A lack of support for the value of risk and control functions wasn’t the only indicator that tone at the top in the financial industry had gone generally awry. Another significant one is the controversy over executive pay in the sector. According to Bernanke, the size of bankers’ pay awards and bonuses, the apparent failure to link rewards to performance, and the refusal to forgo or repay bonuses led to the current global political drive to reintroduce a degree of control over pay. Directors’ pay is the litmus test of tone at the top, because pay is the most significant issue over which the interests of shareholders can directly conflict with those of boards of directors. The former want pay levels set in the company’s best long-term interests, while the directors must fight the temptation to line their pockets with short term rewards. Any company with a chief executive who has pay that is considered offensive by colleagues, owners, or the wider society has failed that fundamental test.
And the nature of the financial crisis, according to the Chairman, also tells us something else generally about tone at the top in the financial services industry. While the rocket scientists inside banks and insurance companies were inventing increasingly complicated financial products, their boards failed to ask the intellectually naive but important questions that might have told them that trouble was brewing. These would have been simple questions, such as “Do housing prices always go up?” and “Can we always trust the opinions of rating agencies?” In failing to ask such questions, boards set a tone of what Bernanke styles “mindless compliance” – and it’s this tone that cascaded down the organization. That meant that the tune in the middle was not right. Middle managers weren’t applying their minds, only singing into the storm. For banks, this failure of middle management’s tune was as damaging as the poor board-level tone.

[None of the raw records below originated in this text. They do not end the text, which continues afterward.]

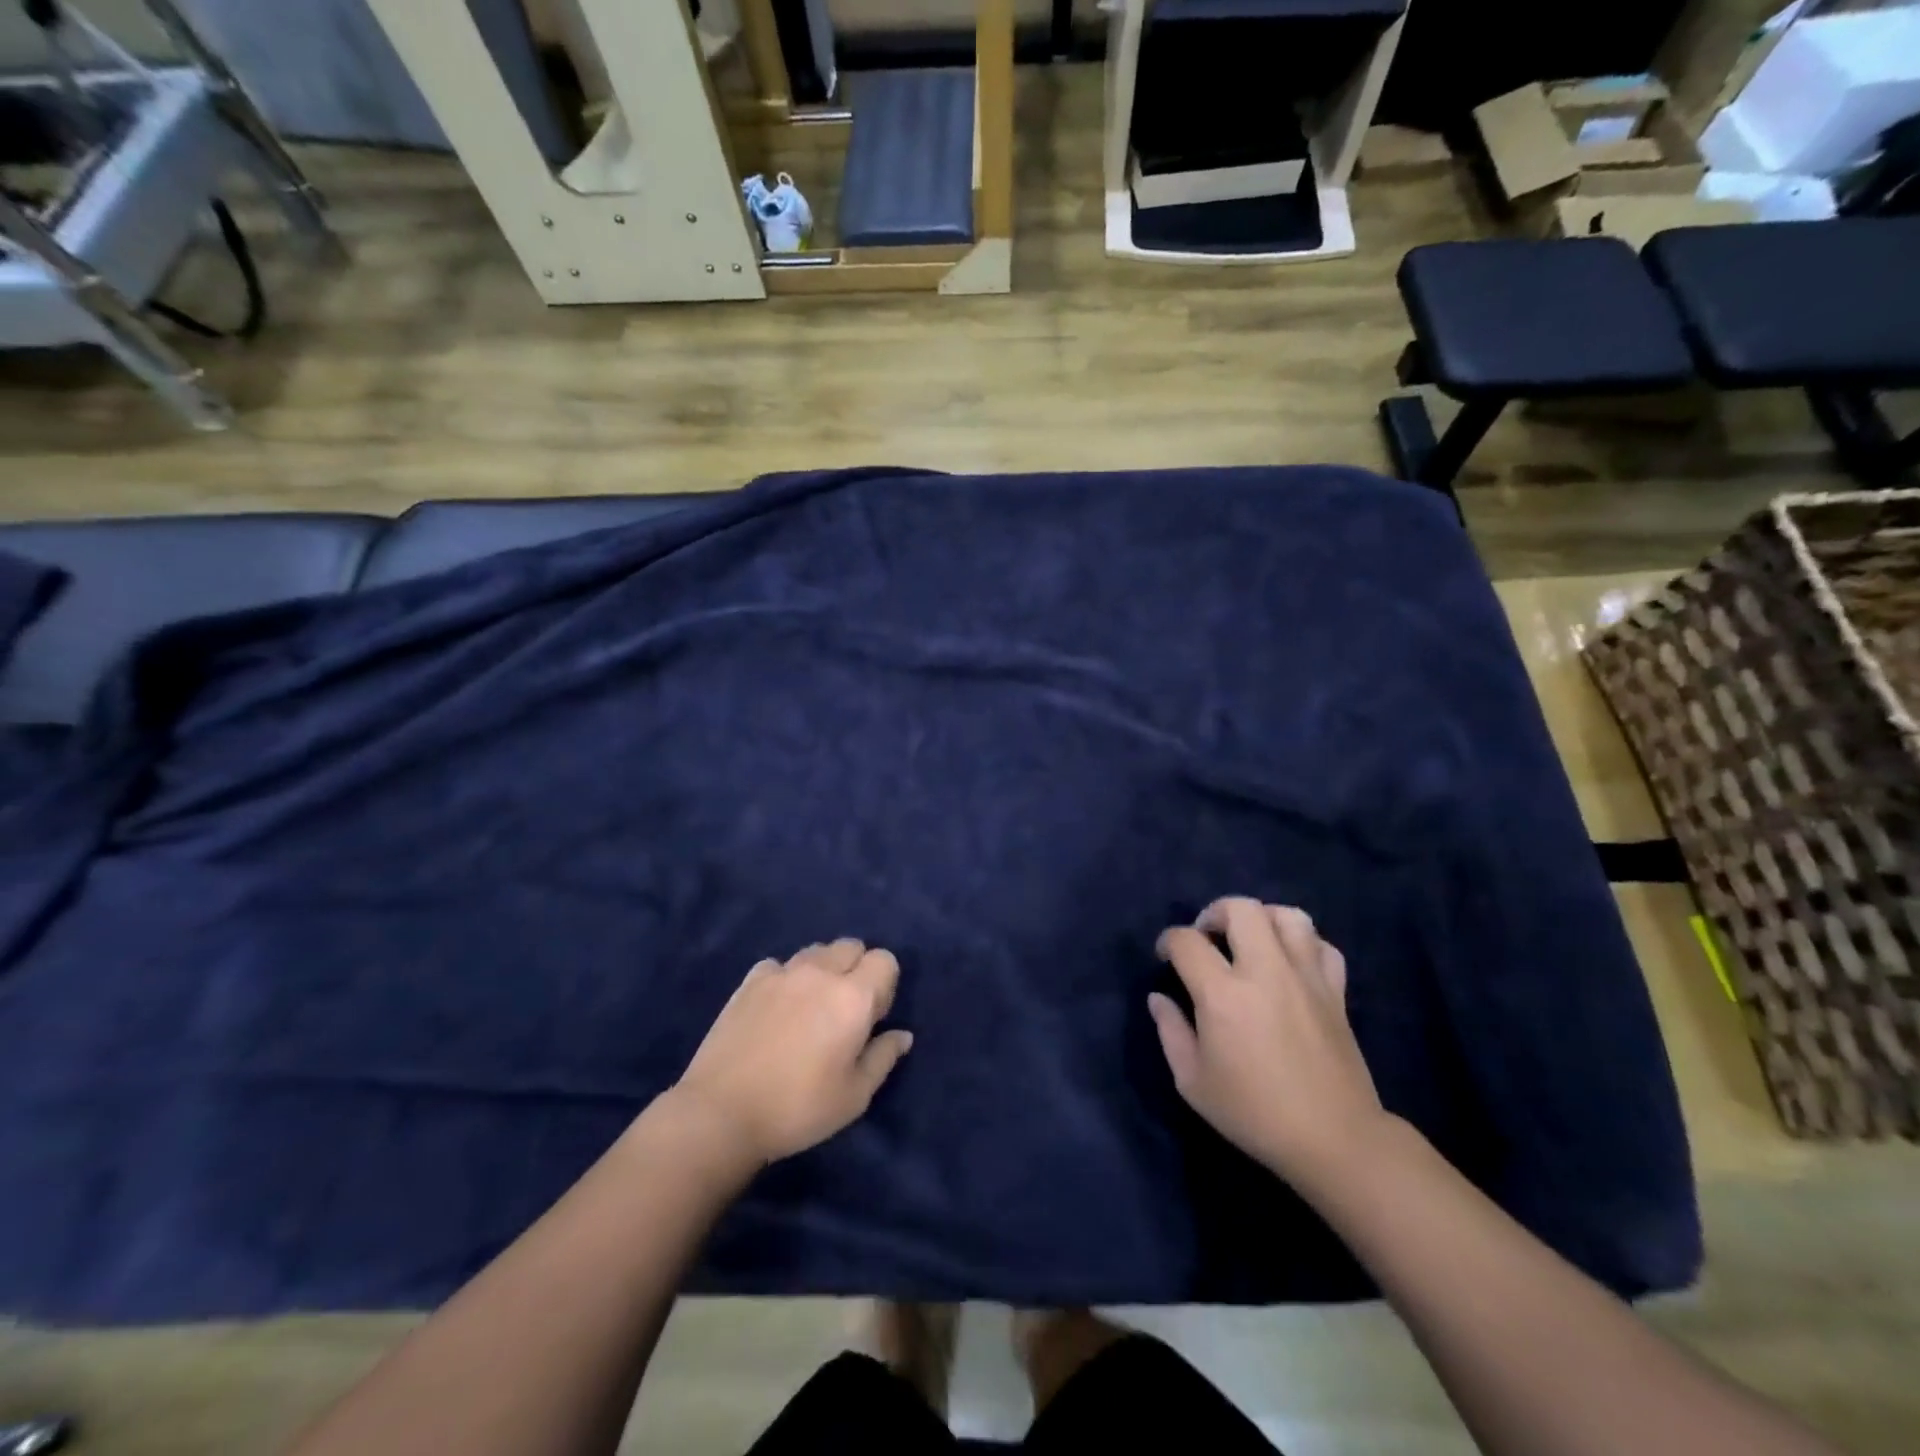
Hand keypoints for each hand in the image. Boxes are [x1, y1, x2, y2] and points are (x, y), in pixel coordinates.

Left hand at [672, 938, 913, 1164]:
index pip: (885, 960)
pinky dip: (786, 978)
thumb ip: (883, 1058)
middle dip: (856, 969)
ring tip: (810, 1007)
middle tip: (844, 1011)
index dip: (885, 985)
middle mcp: (820, 973)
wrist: (721, 1113)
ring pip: (816, 952)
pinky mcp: (750, 981)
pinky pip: (779, 965)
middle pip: (851, 946)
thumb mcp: (854, 1096)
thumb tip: (902, 1035)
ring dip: (823, 970)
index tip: (872, 1019)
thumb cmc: (798, 1109)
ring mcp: (782, 973)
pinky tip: (776, 1008)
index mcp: (853, 997)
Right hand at [1149, 898, 1388, 1192]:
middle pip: (1241, 908)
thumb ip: (1171, 1032)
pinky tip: (1289, 963)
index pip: (1187, 941)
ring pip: (1288, 916)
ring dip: (1262, 919)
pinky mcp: (1335, 992)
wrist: (1334, 1140)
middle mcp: (1265, 972)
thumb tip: (1159, 998)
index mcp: (1223, 994)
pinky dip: (1304, 944)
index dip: (1168, 941)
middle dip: (1214, 913)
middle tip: (1207, 938)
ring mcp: (1306, 978)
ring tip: (1250, 941)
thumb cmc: (1254, 1113)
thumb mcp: (1193, 1082)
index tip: (1166, 957)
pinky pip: (1322, 946)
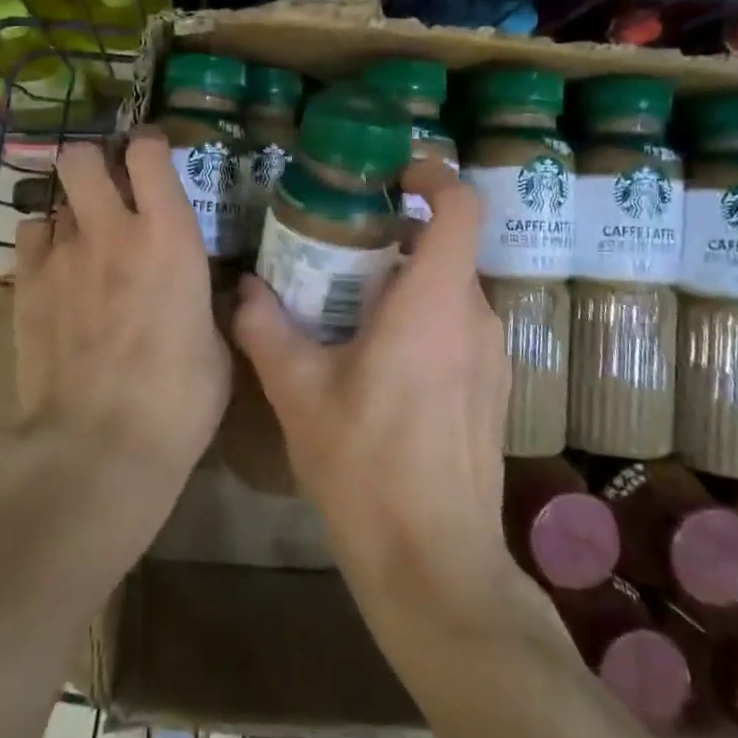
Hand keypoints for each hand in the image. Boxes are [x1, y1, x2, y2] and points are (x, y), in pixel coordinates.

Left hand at [0, 129, 230, 555]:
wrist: (96, 449)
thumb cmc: (176, 403)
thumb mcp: (216, 348)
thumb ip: (203, 301)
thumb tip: (197, 289)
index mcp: (169, 238)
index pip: (148, 153)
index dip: (149, 146)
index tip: (154, 159)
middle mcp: (111, 230)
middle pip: (82, 155)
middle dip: (94, 162)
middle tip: (111, 190)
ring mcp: (60, 256)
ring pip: (55, 198)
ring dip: (72, 210)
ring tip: (84, 241)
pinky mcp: (23, 286)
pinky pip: (29, 236)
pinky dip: (44, 243)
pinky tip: (57, 273)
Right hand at [232, 161, 514, 600]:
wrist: (433, 561)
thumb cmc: (365, 465)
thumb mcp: (298, 392)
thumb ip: (266, 329)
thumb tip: (243, 291)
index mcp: (433, 303)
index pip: (460, 207)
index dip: (433, 176)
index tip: (393, 176)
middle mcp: (476, 317)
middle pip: (445, 248)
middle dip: (394, 238)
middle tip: (338, 252)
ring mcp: (493, 357)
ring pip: (450, 291)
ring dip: (404, 284)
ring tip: (348, 310)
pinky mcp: (493, 390)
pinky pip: (459, 329)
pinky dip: (421, 321)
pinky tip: (377, 364)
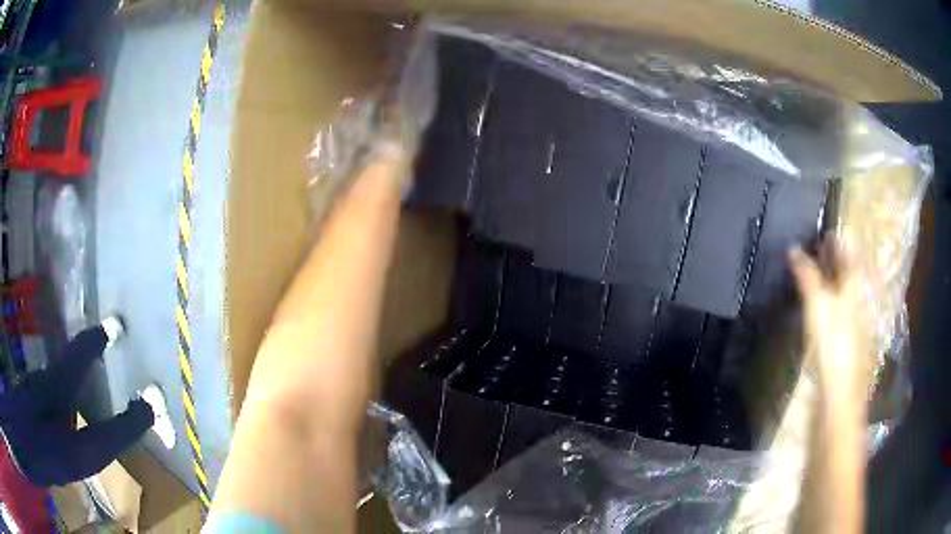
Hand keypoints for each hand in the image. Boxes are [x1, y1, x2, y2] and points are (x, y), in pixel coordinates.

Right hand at [789, 238, 872, 399]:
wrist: (840, 394)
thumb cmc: (832, 343)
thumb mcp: (818, 304)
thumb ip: (807, 276)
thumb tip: (794, 248)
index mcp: (854, 287)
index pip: (847, 254)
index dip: (837, 241)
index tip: (824, 231)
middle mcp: (858, 301)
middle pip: (847, 275)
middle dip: (835, 261)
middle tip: (818, 250)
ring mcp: (855, 325)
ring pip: (845, 295)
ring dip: (833, 282)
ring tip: (818, 276)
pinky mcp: (847, 345)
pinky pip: (841, 314)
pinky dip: (832, 305)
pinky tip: (824, 311)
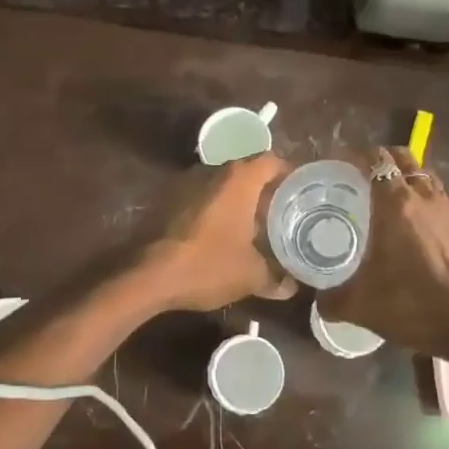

Clearly, culture isn’t just a question of what board directors say and do; there are leaders throughout every part of the organization. They range from heads of departments, business unit directors, and project team managers, to shop floor supervisors and shift leaders. Every one of them sets an example, for good or bad. Wherever there is someone in a leadership role, there is an opportunity for a gap to emerge between the stated aspirations of the board and what actually happens.
Tone at the top is often categorized as an issue of business ethics (we’ve repeatedly so categorized it in this blog), but the example of the banking and insurance industries during the crisis, demonstrates that it’s clearly about more than just that. Ethics are universal, applying to all companies; don’t steal, act honestly, and don’t mislead the board. Tone at the top includes how the company should relate to all of its stakeholders, such as its employees, shareholders, suppliers, customers, and the wider community. So tone at the top symbolizes what the leadership of the business believes the ethical priorities are for that business at this point in time. It’s a question of how senior people expect the organization to be run and organized. That would include the kind of ethical conduct that Bernanke describes, but also the reputational risk appetite associated with every individual project and product sale.
To my mind, Ben Bernanke’s book is the very best on the financial crisis for financially literate readers. I whole-heartedly recommend it as must reading for all practicing fraud prevention and control assurance professionals.